Exercise details » All of the entries are to be repeated exactly, with no pictures included.
************
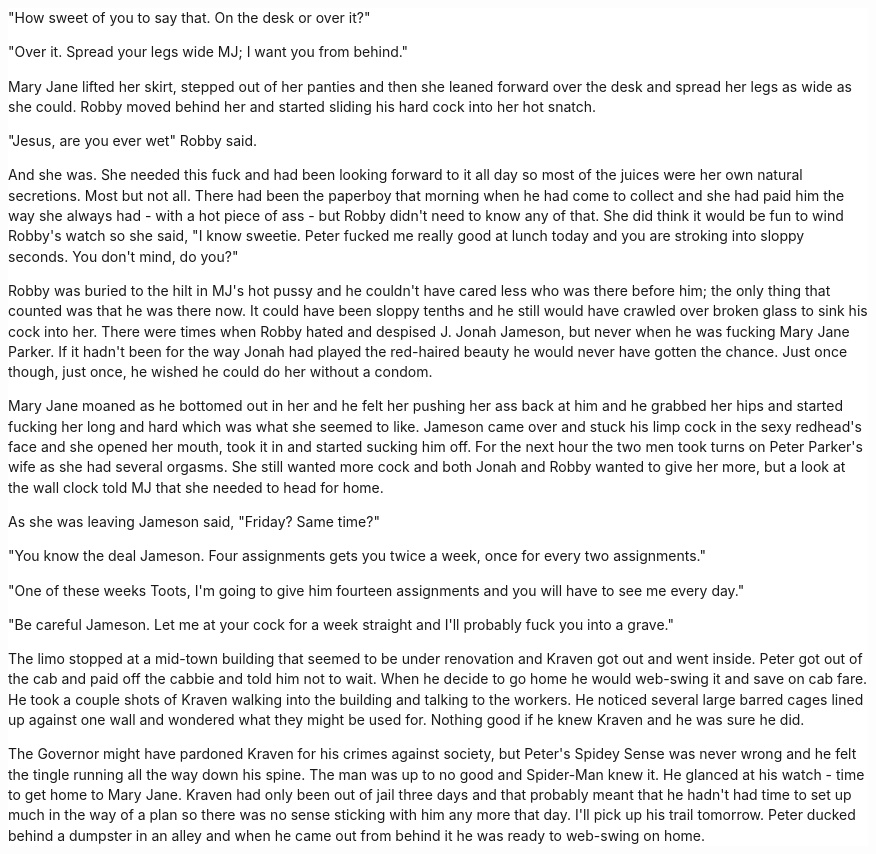  "How sweet of you to say that. On the desk or over it?" 

 "Over it. Spread your legs wide MJ; I want you from behind." 

 Mary Jane lifted her skirt, stepped out of her panties and then she leaned forward over the desk and spread her legs as wide as she could. Robby moved behind her and started sliding his hard cock into her hot snatch. 

 "Jesus, are you ever wet" Robby said. 

 And she was. She needed this fuck and had been looking forward to it all day so most of the juices were her own natural secretions. Most but not all. There had been the paperboy that morning when he had come to collect and she had paid him the way she always had - with a hot piece of ass - but Robby didn't need to know any of that. She did think it would be fun to wind Robby's watch so she said, "I know sweetie. Peter fucked me really good at lunch today and you are stroking into sloppy seconds. You don't mind, do you?" 

 Robby was buried to the hilt in MJ's hot pussy and he couldn't have cared less who was there before him; the only thing that counted was that he was there now. It could have been sloppy tenths and he still would have crawled over broken glass to sink his cock into her. There were times when Robby hated and despised J. Jonah Jameson, but never when he was fucking Mary Jane Parker. If it hadn't been for the way Jonah had played the red-haired beauty he would never have gotten the chance. Just once though, just once, he wished he could do her without a condom. 

 Mary Jane moaned as he bottomed out in her and he felt her pushing her ass back at him and he grabbed her hips and started fucking her long and hard which was what she seemed to like. Jameson came over and stuck his limp cock in the sexy redhead's face and she opened her mouth, took it in and started sucking him off. For the next hour the two men took turns on Peter Parker's wife as she had several orgasms. She still wanted more cock and both Jonah and Robby wanted to give her more, but a look at the wall clock told MJ that she needed to head for home. 

 As she was leaving Jameson said, "Friday? Same time?" 

 "You know the deal Jameson. Four assignments gets you twice a week, once for every two assignments." 

 "One of these weeks Toots, I'm going to give him fourteen assignments and you will have to see me every day." 

 "Be careful Jameson. Let me at your cock for a week straight and I'll probably fuck you into a grave." 

 The limo stopped at a mid-town building that seemed to be under renovation and Kraven got out and went inside. Peter got out of the cab and paid off the cabbie and told him not to wait. When he decide to go home he would web-swing it and save on cab fare. He took a couple shots of Kraven walking into the building and talking to the workers. He noticed several large barred cages lined up against one wall and wondered what they might be used for. Nothing good if he knew Kraven and he was sure he did. 

 The Governor might have pardoned Kraven for his crimes against society, but Peter's Spidey Sense was never wrong and he felt the tingle running all the way down his spine. The man was up to no good and Spider-Man knew it. He glanced at his watch - time to get home to Mary Jane. Kraven had only been out of jail three days and that probably meant that he hadn't had time to set up much in the way of a plan so there was no sense sticking with him any more that day. I'll pick up his trail tomorrow. Peter ducked behind a dumpster in an alley and when he came out from behind it he was ready to web-swing on home. 
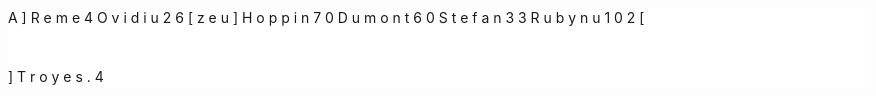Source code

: A
]
R
e
m
e
4
O
v
i
d
i
u
2
6
[
z
e
u
]
H
o
p
p
i
n
7
0
D
u
m
o
n
t
6
0
S
t
e
f
a
n
3
3
R
u
b
y
n
u
1
0
2
[
#
]
T
r
o
y
e
s
.
4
************
Response to the task »
  "How sweet of you to say that. On the desk or over it?" 

 "Over it. Spread your legs wide MJ; I want you from behind." 

 Mary Jane lifted her skirt, stepped out of her panties and then she leaned forward over the desk and spread her legs as wide as she could. Robby moved behind her and started sliding his hard cock into her hot snatch. 

 "Jesus, are you ever wet" Robby said. 

 And she was. She needed this fuck and had been looking forward to it all day so most of the juices were her own natural secretions. Most but not all. There had been the paperboy that morning when he had come to collect and she had paid him the way she always had - with a hot piece of ass - but Robby didn't need to know any of that. She did think it would be fun to wind Robby's watch so she said, "I know sweetie. Peter fucked me really good at lunch today and you are stroking into sloppy seconds. You don't mind, do you?" 

 Robby was buried to the hilt in MJ's hot pussy and he couldn't have cared less who was there before him; the only thing that counted was that he was there now. It could have been sloppy tenths and he still would have crawled over broken glass to sink his cock into her. There were times when Robby hated and despised J. Jonah Jameson, but never when he was fucking Mary Jane Parker. If it hadn't been for the way Jonah had played the red-haired beauty he would never have gotten the chance. Just once though, just once, he wished he could do her without a condom. 

 Mary Jane moaned as he bottomed out in her and he felt her pushing her ass back at him and he grabbed her hips and started fucking her long and hard which was what she seemed to like. Jameson came over and stuck his limp cock in the sexy redhead's face and she opened her mouth, took it in and started sucking him off. For the next hour the two men took turns on Peter Parker's wife as she had several orgasms. She still wanted more cock and both Jonah and Robby wanted to give her more, but a look at the wall clock told MJ that she needed to head for home. 

 As she was leaving Jameson said, "Friday? Same time?" 

 "You know the deal Jameson. Four assignments gets you twice a week, once for every two assignments." 

 "One of these weeks Toots, I'm going to give him fourteen assignments and you will have to see me every day." 

 "Be careful Jameson. Let me at your cock for a week straight and I'll probably fuck you into a grave." 

 The limo stopped at a mid-town building that seemed to be under renovation and Kraven got out and went inside. Peter got out of the cab and paid off the cabbie and told him not to wait. When he decide to go home he would web-swing it and save on cab fare. He took a couple shots of Kraven walking into the building and talking to the workers. He noticed several large barred cages lined up against one wall and wondered what they might be used for. Nothing good if he knew Kraven and he was sure he did. 

 The Governor might have pardoned Kraven for his crimes against society, but Peter's Spidey Sense was never wrong and he felt the tingle running all the way down his spine. The man was up to no good and Spider-Man knew it. He glanced at his watch - time to get home to Mary Jane. Kraven had only been out of jail three days and that probably meant that he hadn't had time to set up much in the way of a plan so there was no sense sticking with him any more that day. I'll pick up his trail tomorrow. Peter ducked behind a dumpster in an alley and when he came out from behind it he was ready to web-swing on home. 
Source code

: A
]
R
e
m
e
4
O
v
i
d
i
u
2
6
[
z
e
u
]
H
o
p
p
i
n
7
0
D
u
m
o
n
t
6
0
S
t
e
f
a
n
3
3
R
u
b
y
n
u
1
0
2
[
#
]
T
r
o
y
e
s
.
4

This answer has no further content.